Impending health strategies to address the COVID-19 pandemic should address not only the medical dimensions of the pandemic, but also the human rights and gender-specific consequences of measures taken as part of the health response:
• Emergency powers must be used for legitimate public health goals, not used as basis to quash dissent or silence the work of human rights defenders or journalists.
• Containment measures, such as social distancing and self-isolation, need to take account of the needs of people who rely on the support of others to eat, dress and bathe. Many persons, including persons with disabilities, rely on home and community services.
• It is also vital that any tightening of border controls, travel restrictions or limitations on freedom of movement do not prevent people who may be fleeing from war or persecution from seeking asylum and safety.
• Fiscal stimulus and social protection packages aimed directly at those least able to cope with the crisis are essential to mitigating the devastating consequences of the pandemic. Immediate economic relief measures such as guaranteed paid sick leave, extended unemployment benefits, food distribution, and universal basic income can help safeguard against the acute effects of the crisis.
• States should take into account indigenous peoples’ distinctive concepts of health, including their traditional medicine, consult and consider the free prior and informed consent of indigenous peoples in the development of preventive measures on COVID-19 and ensure that specific vulnerabilities due to historic discrimination or other factors are addressed in the response.
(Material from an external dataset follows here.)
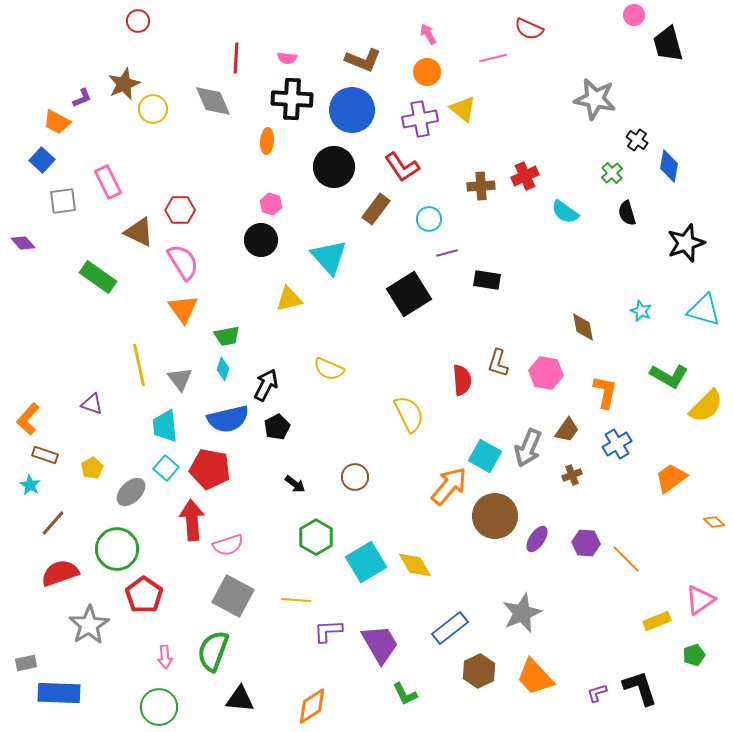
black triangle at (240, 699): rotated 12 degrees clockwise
• People deprived of their liberty, including in prisons, pre-trial detention, immigration detention, institutions, and other places of detention are at heightened risk of infection in the case of an outbreak. Their situation should be specifically addressed in crisis planning and response.
• Medical professionals and relevant experts, including scientists, must be able to speak freely and share information with each other and the public.’
We have seen how the virus does not discriminate, but its impacts do – exposing deep weaknesses in the delivery of public services and structural inequalities that impede access to them. We must make sure they are properly addressed in the response’.
António Guterres, UN Secretary-General
Five core human rights principles are particularly relevant to pandemic responses: equality and non-discrimination, participation, proportionality, human dignity and care, and the rights to freedom of expression, assembly and information.
Emergency legislation must comply with legal principles and should be scrutinized thoroughly by parliamentarians and human rights commissions. Any temporary legislation that potentially impacts a state’s human rights legislation must be legal and proportional. While human rights
law permits certain limitations on human rights in narrowly applicable situations, these should comply with the 1984 Siracusa Principles on the Limitation and Derogation of Provisions.
This is grounded in the general principle of ‘non-retrogression’, meaning that states should not permit human rights protections to deteriorate unless there are strong justifications, which puts the burden of justification on the state to demonstrate that it has only adopted a retrogressive measure after it has considered all the options carefully, has assessed the impact, and has
fully used its maximum available resources.
The COVID-19 pandemic is exacerbating existing human rights violations, and enabling others. However, it is also stimulating opportunities to further the human rights agenda. A robust framing is needed to hold duty bearers to account, and to help governments and communities to build back better.
The language and principles of human rights relate to the rights that underpin the survival and basic wellbeing of communities and individuals, including their rights to life, health and an adequate standard of living.
Human rights law places obligations on states and responsibilities on business – and provides a normative framework for governments, policy
makers, parliamentarians, businesses and civil society organizations (CSOs) to respond to the COVID-19 pandemic and its social and economic consequences.
In March 2020, the Chairpersons of the 10 global UN Treaty Bodies set out specific measures global leaders should take to tackle the public health threat posed by the COVID19 pandemic. They stressed that women are at a disproportionately high risk because in many societies they are the main caregivers for sick family members, and urged governments ‘to take extra care of those particularly vulnerable to the effects of COVID-19, including older people, people with disabilities, minorities, indigenous peoples, refugees, asylum seekers and migrants, people deprived of their liberty, homeless people, and those living in poverty.’
Using human rights as a frame is a useful way to ensure that groups and individuals particularly vulnerable to COVID-19 – and its social and economic impacts – can demand their rights.
Proportionality is significant, because where governments see a need for special measures that might put at risk the normal application of human rights standards, human rights law requires that any special measures are permitted by law, and are necessary, proportionate and time-limited.
‘To deny people their human rights is to challenge their very humanity.’
States have committed themselves, through the UN Charter, to promote human rights; the Universal Declaration of Human Rights emphasizes, in Article 25, the fundamental importance of health and social protection.
While the Declaration is not a legally binding instrument, it is the basis for a number of legally binding human rights treaties; its principles have been turned into law at the global, regional and national levels; and to a large extent it forms part of customary international law.9 Human rights are a shared international creation, and states from across Africa, Asia and Latin America played a crucial role in their development.